Collection entries:
------------------------

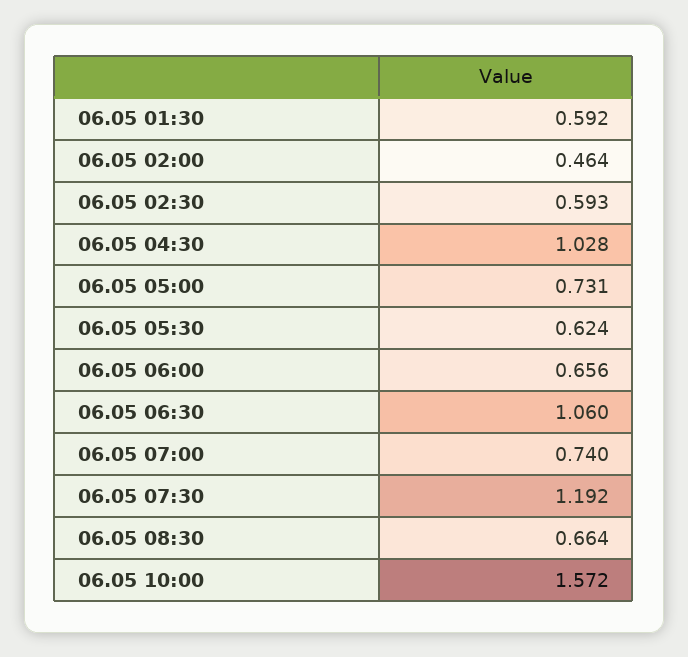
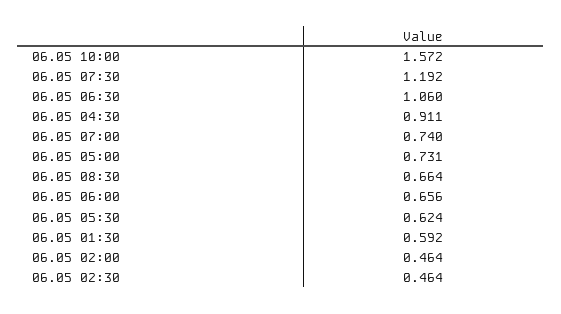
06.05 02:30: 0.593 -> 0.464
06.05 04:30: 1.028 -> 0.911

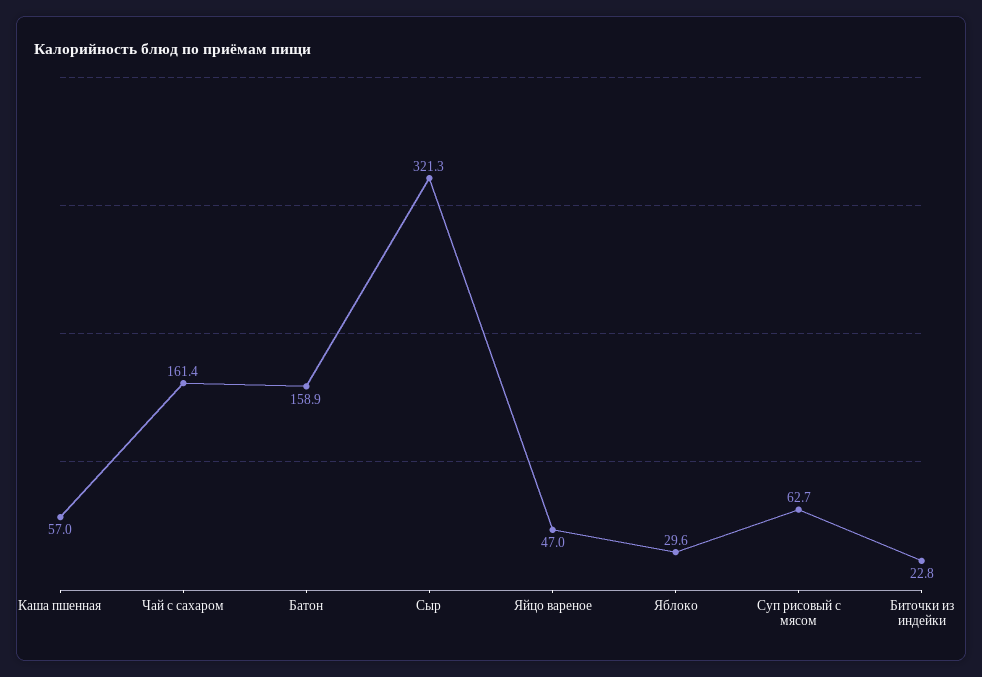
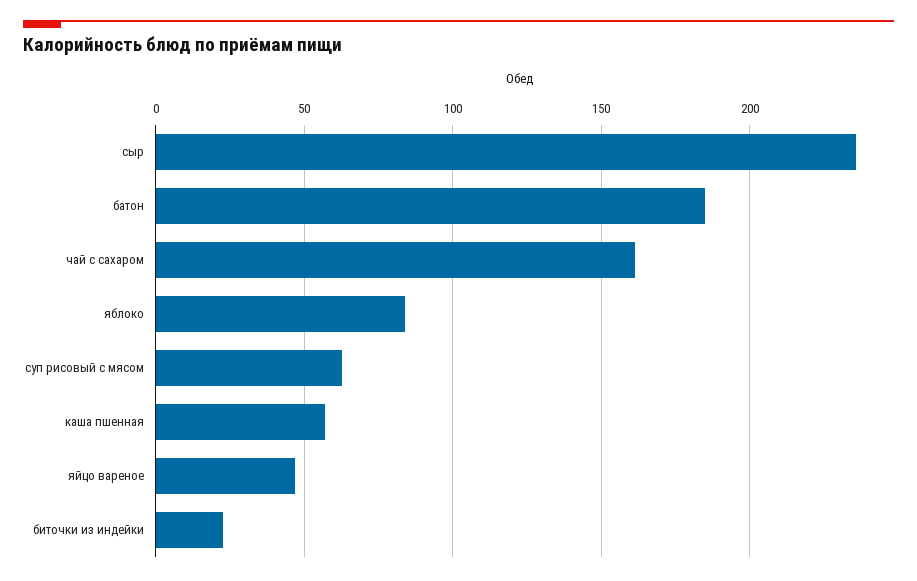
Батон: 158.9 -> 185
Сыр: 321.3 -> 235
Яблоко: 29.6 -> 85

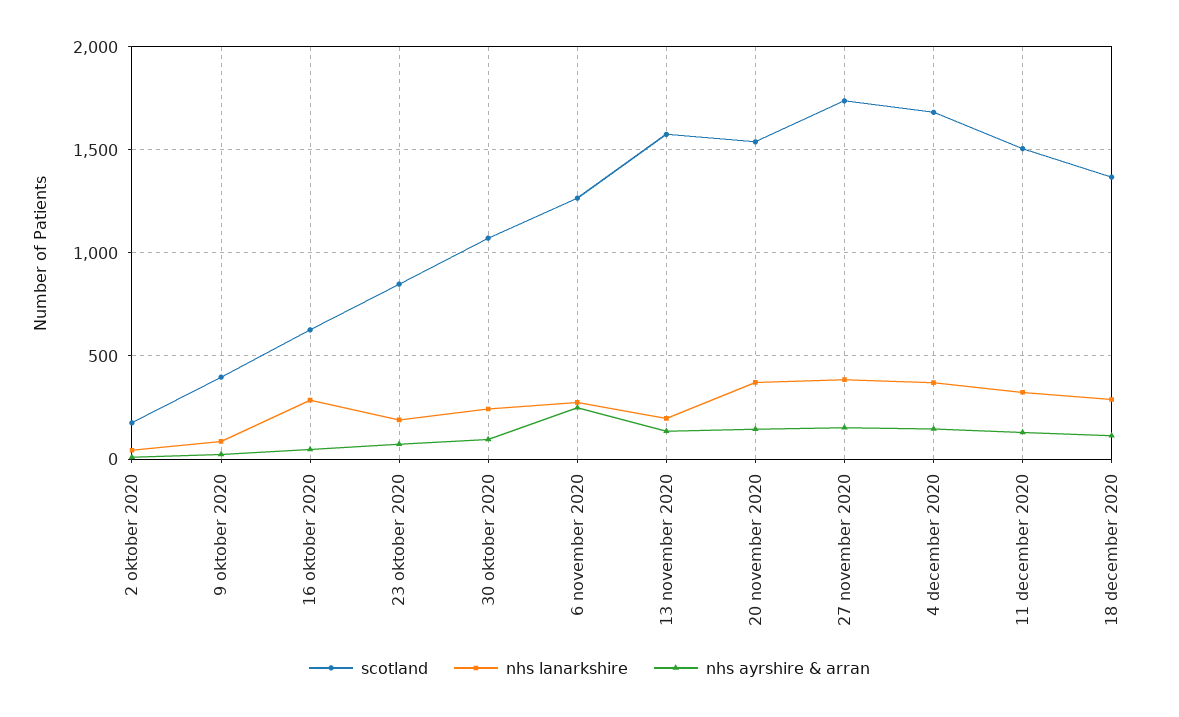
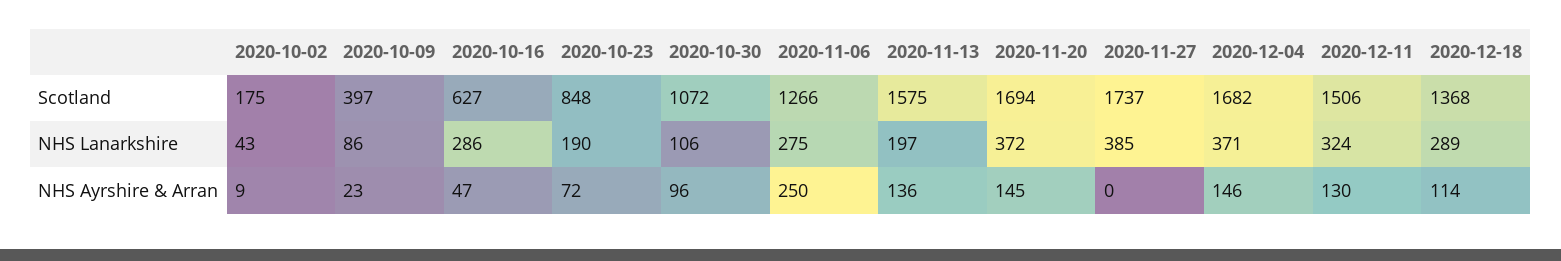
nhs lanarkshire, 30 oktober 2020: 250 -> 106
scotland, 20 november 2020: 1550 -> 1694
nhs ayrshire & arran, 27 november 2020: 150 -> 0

------------------------

Starting at the line that contains "Яблоко: 29.6 -> 85", reproduce exactly and only the lines through the end of the entries above, with the pictures excluded.

Response to this exercise>
Яблоко: 29.6 -> 85

nhs lanarkshire, 30 oktober 2020: 250 -> 106
scotland, 20 november 2020: 1550 -> 1694
nhs ayrshire & arran, 27 november 2020: 150 -> 0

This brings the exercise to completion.